= Press Council of India =

Statutory body in India

Press Council of India (PCI) is a statutory and quasi-judicial body in India, re-established in 1979 by the Press Council Act, 1978. Its objective is "preserving the freedom of the press by maintaining and improving the standards of newspapers and the news agencies" in India. It was initially set up in 1966 under the
Indian Press Council Act, 1965, which was repealed in 1975. After abolishion during the Emergency, it was reestablished in 1979.

The council has a chairman – traditionally, a retired Supreme Court judge, and 28 additional members of which 20 are members of media, nominated by the newspapers, television channels and other media outlets operating in India. In the 28 member council, 5 are members of the lower house (Lok Sabha) and upper house (Rajya Sabha) of the Indian parliament and three represent culture literary and legal field as nominees of Sahitya Academy, University Grant Commission and Bar Council of India .

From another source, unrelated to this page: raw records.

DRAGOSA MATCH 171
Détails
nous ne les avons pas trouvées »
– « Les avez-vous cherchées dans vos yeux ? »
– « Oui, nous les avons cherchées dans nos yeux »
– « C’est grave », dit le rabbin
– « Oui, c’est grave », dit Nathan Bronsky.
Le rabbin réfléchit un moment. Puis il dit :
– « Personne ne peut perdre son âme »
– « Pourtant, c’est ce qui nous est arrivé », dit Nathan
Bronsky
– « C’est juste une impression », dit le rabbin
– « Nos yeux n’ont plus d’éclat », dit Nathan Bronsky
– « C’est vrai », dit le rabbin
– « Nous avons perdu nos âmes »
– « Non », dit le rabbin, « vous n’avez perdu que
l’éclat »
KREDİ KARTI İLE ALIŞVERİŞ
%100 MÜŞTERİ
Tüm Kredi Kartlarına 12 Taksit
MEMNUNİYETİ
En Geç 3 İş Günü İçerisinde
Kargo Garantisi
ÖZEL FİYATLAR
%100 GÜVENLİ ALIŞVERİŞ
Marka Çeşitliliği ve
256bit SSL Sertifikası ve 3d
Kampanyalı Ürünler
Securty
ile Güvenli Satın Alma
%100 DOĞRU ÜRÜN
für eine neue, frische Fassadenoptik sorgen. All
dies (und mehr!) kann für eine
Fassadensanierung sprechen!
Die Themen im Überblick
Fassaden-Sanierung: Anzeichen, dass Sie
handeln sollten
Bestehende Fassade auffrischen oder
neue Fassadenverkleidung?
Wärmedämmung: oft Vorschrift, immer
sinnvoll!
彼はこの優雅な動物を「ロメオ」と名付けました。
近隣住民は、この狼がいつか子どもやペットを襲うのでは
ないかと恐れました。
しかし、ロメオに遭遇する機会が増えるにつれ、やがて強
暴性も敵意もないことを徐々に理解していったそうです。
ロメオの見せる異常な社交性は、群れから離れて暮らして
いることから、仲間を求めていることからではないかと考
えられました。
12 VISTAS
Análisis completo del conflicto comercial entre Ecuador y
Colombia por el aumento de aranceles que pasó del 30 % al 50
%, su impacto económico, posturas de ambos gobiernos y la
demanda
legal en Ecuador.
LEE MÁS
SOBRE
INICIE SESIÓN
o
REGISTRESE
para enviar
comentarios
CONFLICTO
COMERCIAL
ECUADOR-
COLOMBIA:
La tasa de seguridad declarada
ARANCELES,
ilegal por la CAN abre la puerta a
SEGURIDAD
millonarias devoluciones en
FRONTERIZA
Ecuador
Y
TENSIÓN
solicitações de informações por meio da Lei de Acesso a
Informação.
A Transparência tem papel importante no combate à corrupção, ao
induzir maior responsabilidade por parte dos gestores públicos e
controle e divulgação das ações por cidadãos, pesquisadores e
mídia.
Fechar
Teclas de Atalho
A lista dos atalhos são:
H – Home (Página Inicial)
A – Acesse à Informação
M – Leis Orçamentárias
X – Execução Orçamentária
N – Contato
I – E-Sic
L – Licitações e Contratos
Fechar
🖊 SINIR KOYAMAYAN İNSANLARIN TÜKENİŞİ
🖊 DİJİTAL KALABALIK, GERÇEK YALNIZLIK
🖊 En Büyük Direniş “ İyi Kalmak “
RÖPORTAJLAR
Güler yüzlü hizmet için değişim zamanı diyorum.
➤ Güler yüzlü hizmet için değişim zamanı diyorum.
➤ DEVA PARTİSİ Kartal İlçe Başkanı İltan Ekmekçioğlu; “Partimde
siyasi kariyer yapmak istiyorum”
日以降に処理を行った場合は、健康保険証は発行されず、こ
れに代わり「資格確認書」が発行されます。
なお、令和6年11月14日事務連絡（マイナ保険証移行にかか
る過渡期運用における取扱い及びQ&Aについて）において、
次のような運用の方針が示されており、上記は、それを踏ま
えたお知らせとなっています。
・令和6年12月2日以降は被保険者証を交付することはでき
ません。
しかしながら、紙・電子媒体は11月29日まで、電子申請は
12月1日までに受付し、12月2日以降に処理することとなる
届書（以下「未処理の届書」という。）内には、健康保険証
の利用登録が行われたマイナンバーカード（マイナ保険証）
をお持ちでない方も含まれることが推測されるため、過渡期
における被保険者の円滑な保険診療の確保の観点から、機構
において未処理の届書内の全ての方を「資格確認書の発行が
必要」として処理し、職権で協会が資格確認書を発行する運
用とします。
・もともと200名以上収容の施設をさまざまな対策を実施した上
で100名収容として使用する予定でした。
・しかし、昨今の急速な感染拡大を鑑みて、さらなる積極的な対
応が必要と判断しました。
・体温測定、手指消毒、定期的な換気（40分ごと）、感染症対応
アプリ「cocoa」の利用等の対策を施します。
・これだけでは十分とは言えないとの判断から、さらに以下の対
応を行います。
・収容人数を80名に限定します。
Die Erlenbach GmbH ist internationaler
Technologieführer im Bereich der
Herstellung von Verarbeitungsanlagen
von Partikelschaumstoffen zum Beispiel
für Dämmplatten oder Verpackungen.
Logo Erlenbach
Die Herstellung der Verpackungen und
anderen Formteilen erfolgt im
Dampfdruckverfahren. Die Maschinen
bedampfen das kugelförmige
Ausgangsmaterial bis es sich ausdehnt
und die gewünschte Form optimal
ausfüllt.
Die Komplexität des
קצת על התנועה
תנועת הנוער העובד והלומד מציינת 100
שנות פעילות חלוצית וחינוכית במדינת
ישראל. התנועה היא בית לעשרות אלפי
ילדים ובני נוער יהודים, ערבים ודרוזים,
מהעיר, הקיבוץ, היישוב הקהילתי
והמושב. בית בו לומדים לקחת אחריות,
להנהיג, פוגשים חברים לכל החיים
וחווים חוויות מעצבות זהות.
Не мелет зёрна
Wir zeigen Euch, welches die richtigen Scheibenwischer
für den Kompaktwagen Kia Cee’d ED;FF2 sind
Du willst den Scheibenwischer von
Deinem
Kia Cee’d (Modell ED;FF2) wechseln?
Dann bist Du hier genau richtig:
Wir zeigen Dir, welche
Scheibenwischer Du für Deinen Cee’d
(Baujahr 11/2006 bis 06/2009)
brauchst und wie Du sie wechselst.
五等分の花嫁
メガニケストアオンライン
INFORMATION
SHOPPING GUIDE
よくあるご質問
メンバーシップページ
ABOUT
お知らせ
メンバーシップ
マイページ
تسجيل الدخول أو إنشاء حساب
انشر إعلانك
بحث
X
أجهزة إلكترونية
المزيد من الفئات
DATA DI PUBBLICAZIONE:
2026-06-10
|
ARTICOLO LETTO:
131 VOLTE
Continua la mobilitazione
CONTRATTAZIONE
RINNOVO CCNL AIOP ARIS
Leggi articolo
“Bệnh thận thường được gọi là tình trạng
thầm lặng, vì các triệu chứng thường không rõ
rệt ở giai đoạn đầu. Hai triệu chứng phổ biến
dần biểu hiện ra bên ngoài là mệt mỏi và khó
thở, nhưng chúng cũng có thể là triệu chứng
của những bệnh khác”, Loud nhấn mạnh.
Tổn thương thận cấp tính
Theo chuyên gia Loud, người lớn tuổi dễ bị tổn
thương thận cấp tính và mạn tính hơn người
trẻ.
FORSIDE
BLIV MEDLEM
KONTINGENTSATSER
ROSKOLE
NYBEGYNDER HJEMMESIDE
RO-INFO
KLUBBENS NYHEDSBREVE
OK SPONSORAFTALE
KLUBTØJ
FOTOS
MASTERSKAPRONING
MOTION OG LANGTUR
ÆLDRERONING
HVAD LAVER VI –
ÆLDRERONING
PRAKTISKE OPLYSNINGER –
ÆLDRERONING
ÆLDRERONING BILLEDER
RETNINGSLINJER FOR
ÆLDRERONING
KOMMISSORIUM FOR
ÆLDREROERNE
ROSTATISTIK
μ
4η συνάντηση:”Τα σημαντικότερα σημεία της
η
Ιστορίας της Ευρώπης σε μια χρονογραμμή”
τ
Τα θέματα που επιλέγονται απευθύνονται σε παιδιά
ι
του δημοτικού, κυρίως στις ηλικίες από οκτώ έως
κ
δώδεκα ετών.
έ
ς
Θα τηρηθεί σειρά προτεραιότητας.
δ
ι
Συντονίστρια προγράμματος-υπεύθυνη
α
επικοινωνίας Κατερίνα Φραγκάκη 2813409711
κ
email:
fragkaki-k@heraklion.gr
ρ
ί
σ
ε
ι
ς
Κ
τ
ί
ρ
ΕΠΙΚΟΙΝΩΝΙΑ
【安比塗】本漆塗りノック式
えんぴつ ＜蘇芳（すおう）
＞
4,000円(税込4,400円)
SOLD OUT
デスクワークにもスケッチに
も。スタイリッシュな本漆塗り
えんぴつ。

Justice Ranjana Prakash Desai is chairperson of the council as of 2022. The predecessor was Justice Chandramauli Kumar Prasad (2014–2022).

==Code of Ethics==
The Press Council of India has issued the "Norms of Journalistic Conduct", which is one of two journalism-related codes in use in India.

==Complaints==
The Press Council of India accepts complaints against and by the press in matters relating to a journalist's or media organisation's ethical failures. According to Kartik Sharma, the council can investigate and issue a report. It also can "warn, admonish, censure or disapprove" those it finds at fault, but it has no powers to enforce nor impose any penalty on individual journalists and publications.

On 21 July 2006, it censured three newspapers — Times of India (Delhi and Pune), Punjab Kesari (Delhi) and Mid-Day (Mumbai) — for violation of norms of journalistic conduct.

==Paid news==
The Press Council of India conducted a limited study of the widespread practice of "paid news" in India in 2010. In a report issued in July 2010, it stated that "paid news" is a pervasive, structured and highly organised practice in Indian newspapers and other media outlets, where news space and favourable coverage is exchanged for money. It wrote, "paid news is a complex phenomenon and has acquired different forms over the last six decades [1950–2010]. It ranges from accepting gifts on various occasions, foreign and domestic junkets [trips], various monetary and non-monetary benefits, besides direct payment of money. Another form of paid news that has been brought to the notice of the Press Council of India by the Securities and Exchange Board of India (SEBI) is in the form of “private treaties” between media companies and corporate entities. Private treaty is a formal agreement between the media company and another non-media company in which the latter transfers certain shares of the company to the former in lieu of advertisement space and favourable coverage."

The 2010 investigation was limited to the 2009 elections by the Press Council of India. It found substantial evidence of corrupt practices and collusion between the Indian media, various politicians and political parties. It ruled that newspapers should not carry articles that report "enmity or hatred between people on the ground of religion, race, caste, community or language", refrain from critical statements on "personal character and conduct of a political candidate", refuse financial or indirect forms of compensation for political coverage among other voluntary guidelines.

However, pressure from the publishers' lobby forced PCI to suppress its investigation report which had named the media houses and politicians indulging in paid news. An RTI application seeking a copy of the report was also rejected by the PCI. The Central Information Commission (CIC), however, ordered the PCI to provide the report to the applicant and also make it publicly available on its website.